In a city experiencing a $2 billion rebirth, that’s not nearly good enough, according to Townsend. “We owe this to our communities,” he said. “The threat is very, very real. We don’t get it around here yet.”
Doug Reichardt, chairman and chief executive of the Holmes Murphy & Associates Inc. insurance brokerage, was among the first of about 400 business leaders to respond to Townsend’s one-time request for donations. Recognizing the private sector’s responsibility to respond when government lacks the necessary resources, he doesn’t want to wake up one morning and do a 9/11-type post-mortem on how leaders could have responded, but didn’t.
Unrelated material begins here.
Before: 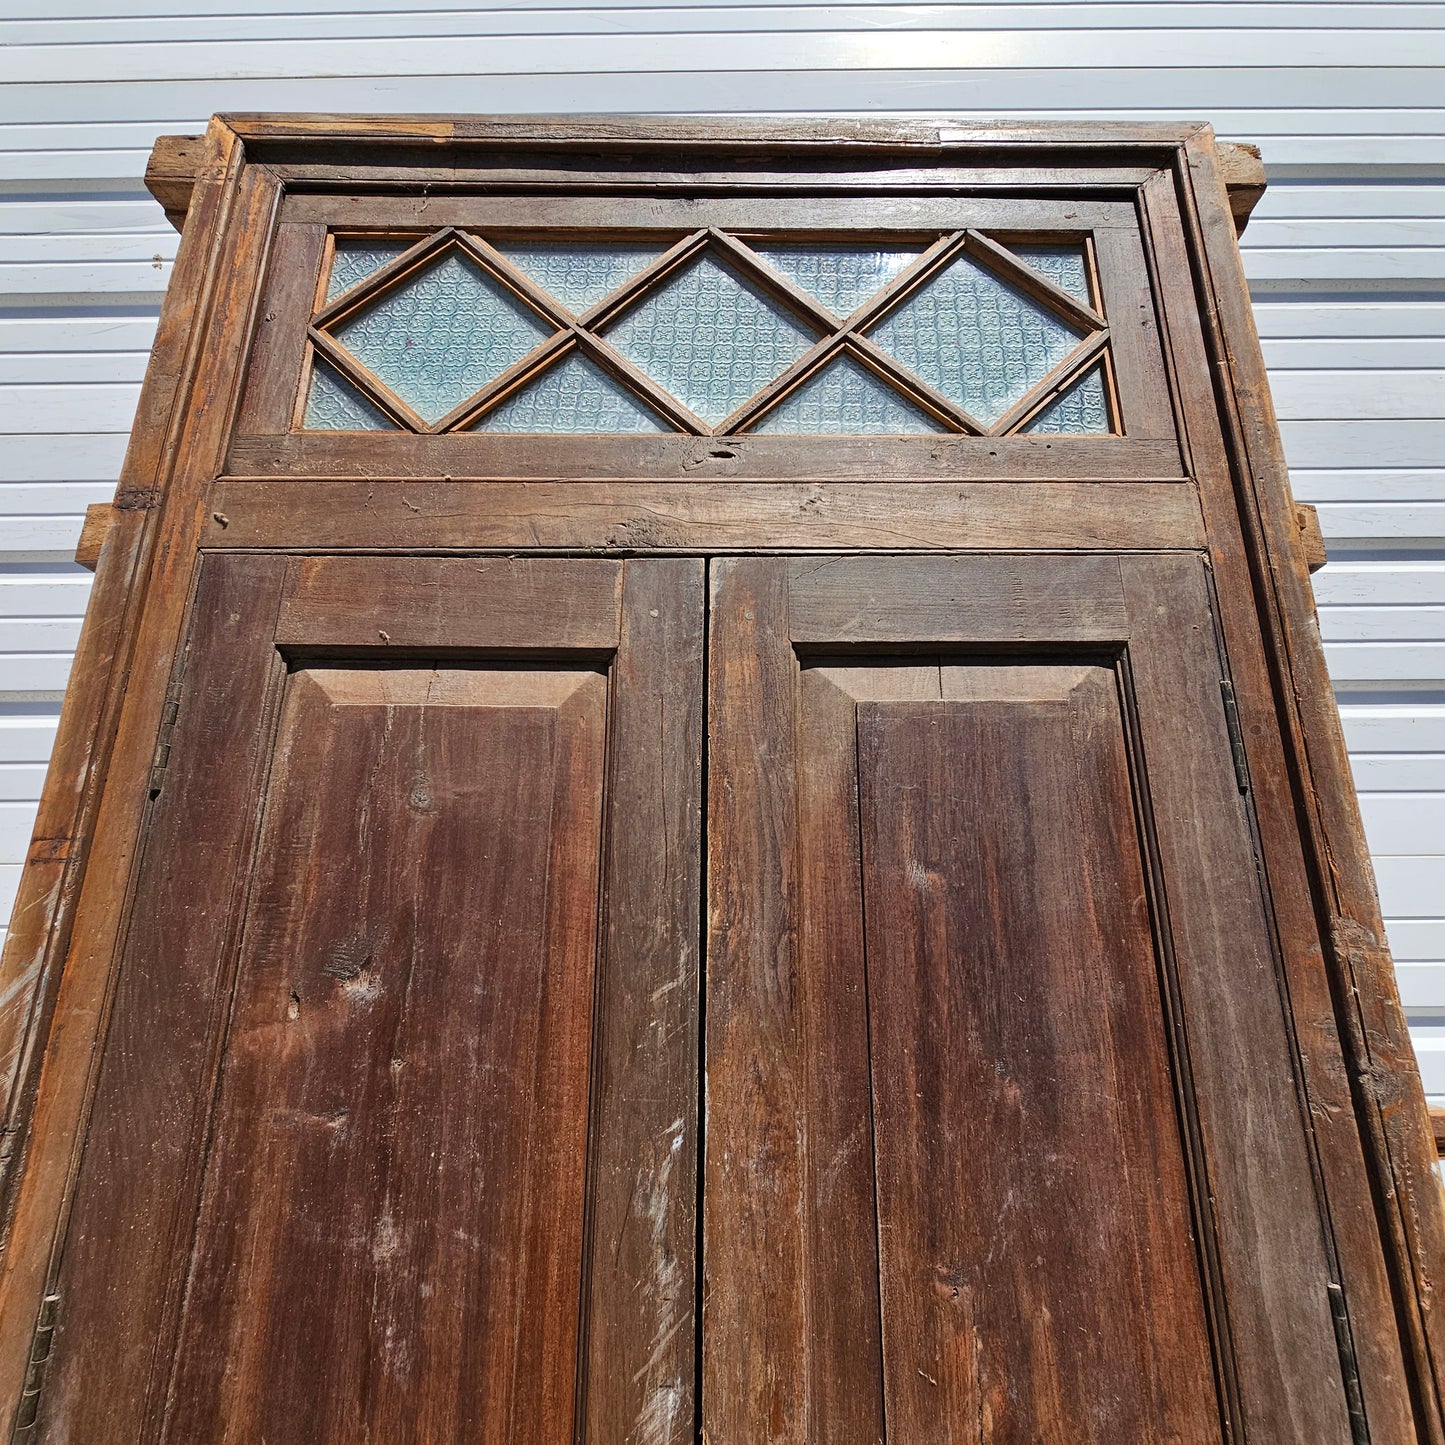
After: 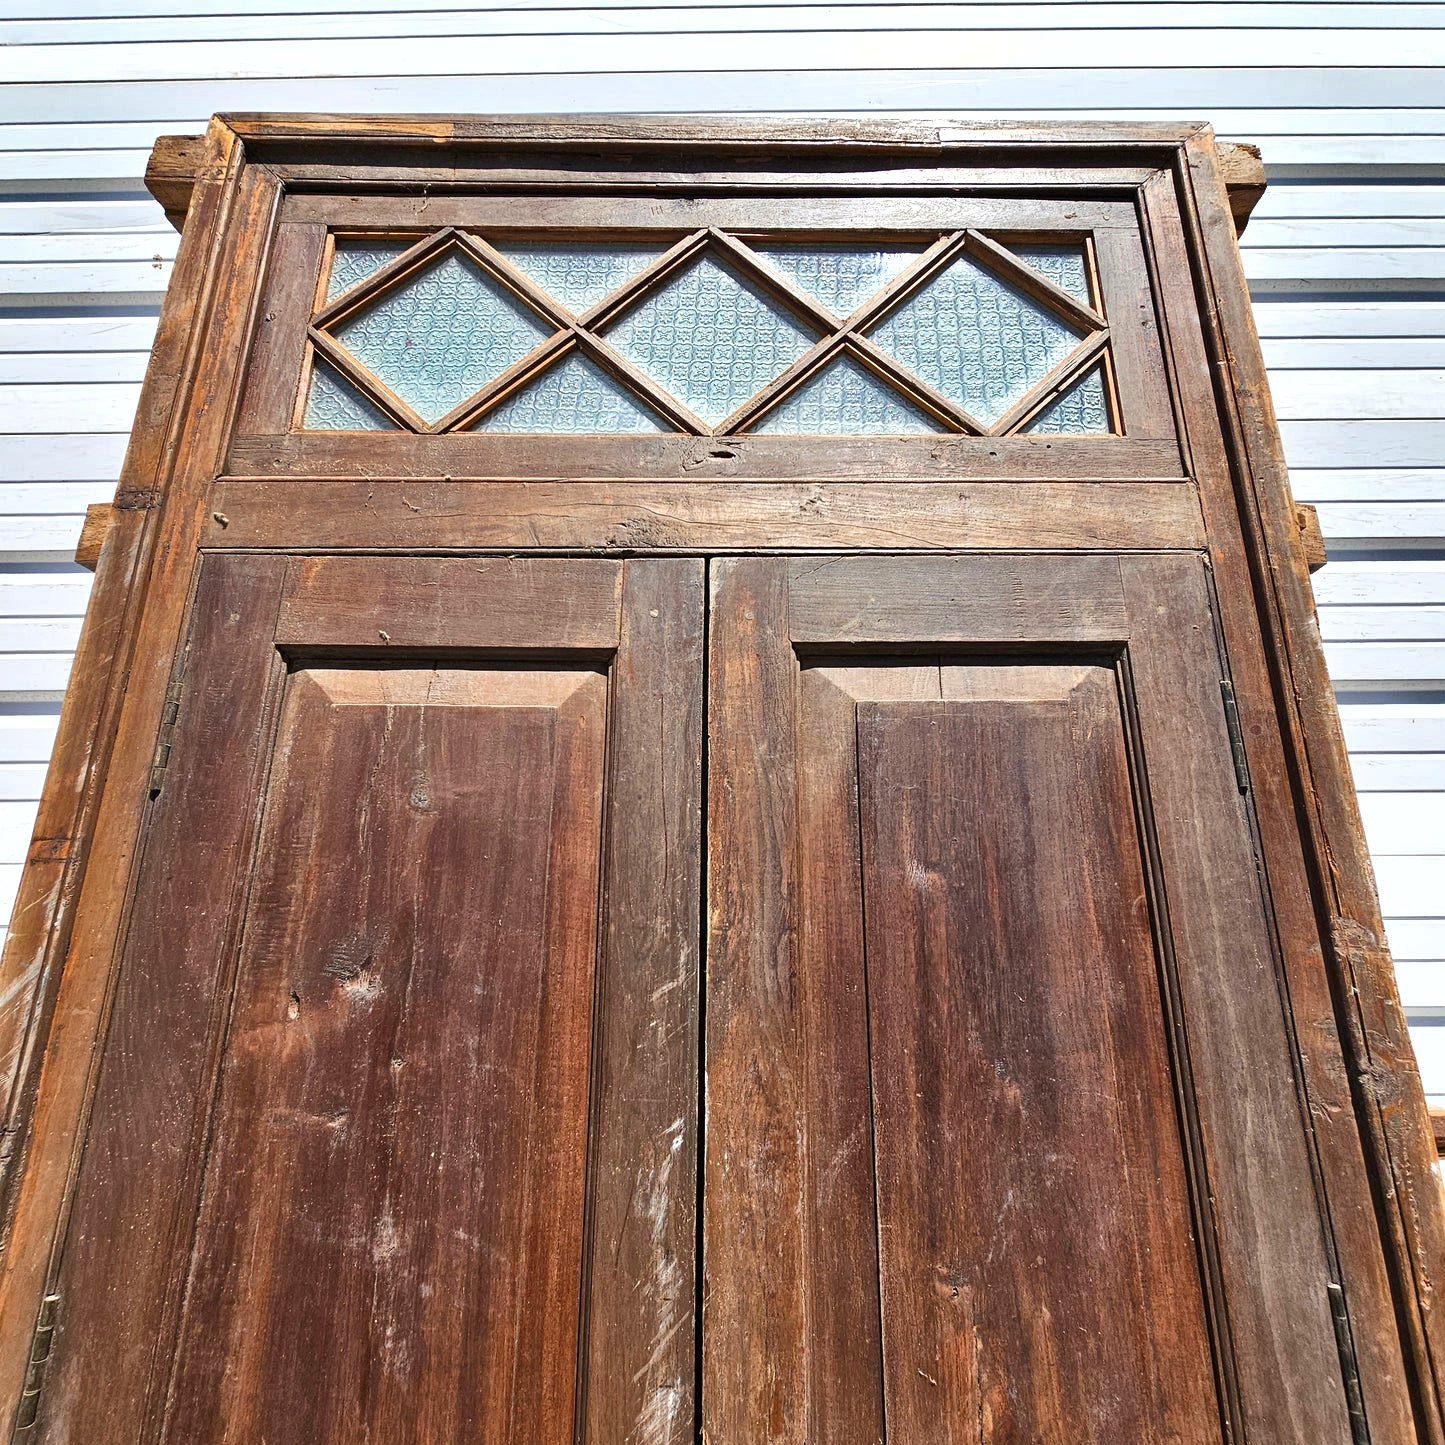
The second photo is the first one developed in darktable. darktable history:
exposure: exposure 0.51 EV, compensate highlight preservation false
shadows and highlights: shadows 11.94, white point adjustment 1.12, soften with gaussian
Gordon said Townsend is providing the kind of leadership needed in an increasingly unsafe world. “I’m truly impressed we have that kind of citizen commitment in our state,” she said. “I’d like to see other community leaders across the state emulate Ted’s actions and do the same things.
“The cost of preparing a country to respond to a terrorist attack can be overwhelming. There’s a point in time that we as citizens of our community have to decide what level of preparedness we want to have. If the resources aren’t coming from external sources, we as communities need to make some decisions.”
Donations should be made to the Greater Des Moines Community Foundation with the notation “First Responders Fund,” 1915 Grand Ave., Des Moines, Iowa 50309. All donations are tax-exempt, and 100 percent of the funds will be used to pay for needed equipment.